BEGIN Exercise materials
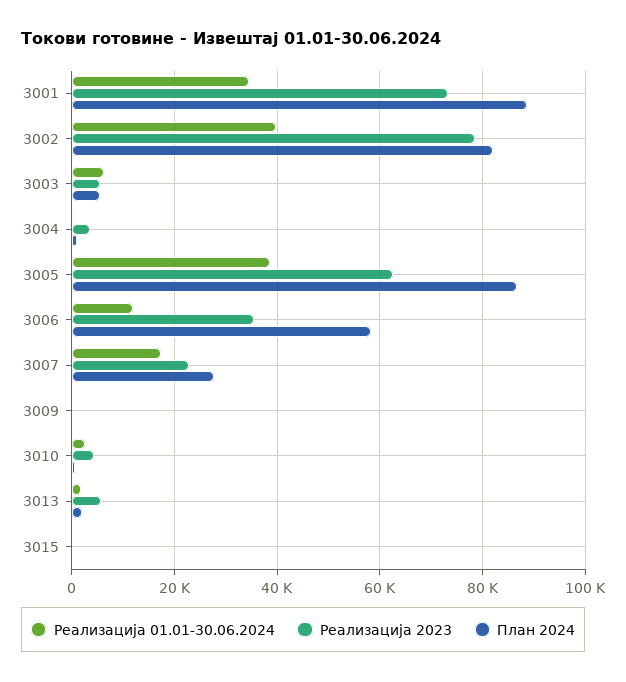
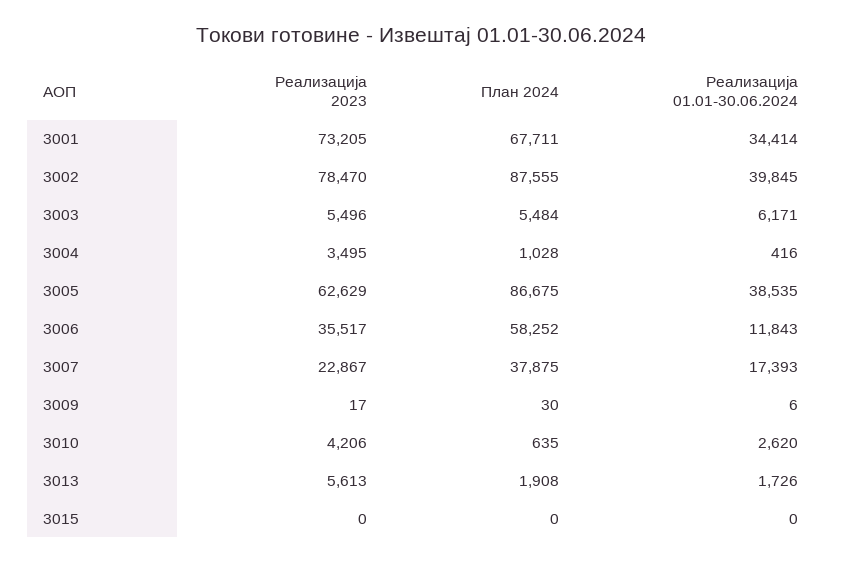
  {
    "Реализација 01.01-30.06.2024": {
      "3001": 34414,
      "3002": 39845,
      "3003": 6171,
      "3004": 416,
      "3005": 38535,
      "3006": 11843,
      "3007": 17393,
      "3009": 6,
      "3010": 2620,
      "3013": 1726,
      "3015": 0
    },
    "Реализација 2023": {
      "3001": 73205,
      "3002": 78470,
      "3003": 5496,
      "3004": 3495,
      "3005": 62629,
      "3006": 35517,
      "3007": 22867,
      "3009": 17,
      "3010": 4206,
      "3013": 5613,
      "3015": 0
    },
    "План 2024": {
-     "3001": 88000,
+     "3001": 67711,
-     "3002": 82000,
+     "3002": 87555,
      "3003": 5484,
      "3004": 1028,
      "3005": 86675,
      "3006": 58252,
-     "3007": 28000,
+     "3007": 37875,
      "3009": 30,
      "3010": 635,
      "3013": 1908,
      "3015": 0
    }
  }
END Exercise materials
BEGIN Exercise materials
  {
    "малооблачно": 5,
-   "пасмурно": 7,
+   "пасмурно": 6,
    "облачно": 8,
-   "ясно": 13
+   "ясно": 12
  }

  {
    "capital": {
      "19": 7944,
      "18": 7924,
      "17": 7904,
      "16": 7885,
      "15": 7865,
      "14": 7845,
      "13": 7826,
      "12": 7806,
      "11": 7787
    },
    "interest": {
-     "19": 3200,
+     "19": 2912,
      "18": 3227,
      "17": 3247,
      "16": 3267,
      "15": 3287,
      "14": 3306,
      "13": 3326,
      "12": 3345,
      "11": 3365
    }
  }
END Exercise materials
Task statement:
From the listing, copy each line containing the word "Реализација".

Solution:
    "Реализација 01.01-30.06.2024": {
    "Реализација 2023": {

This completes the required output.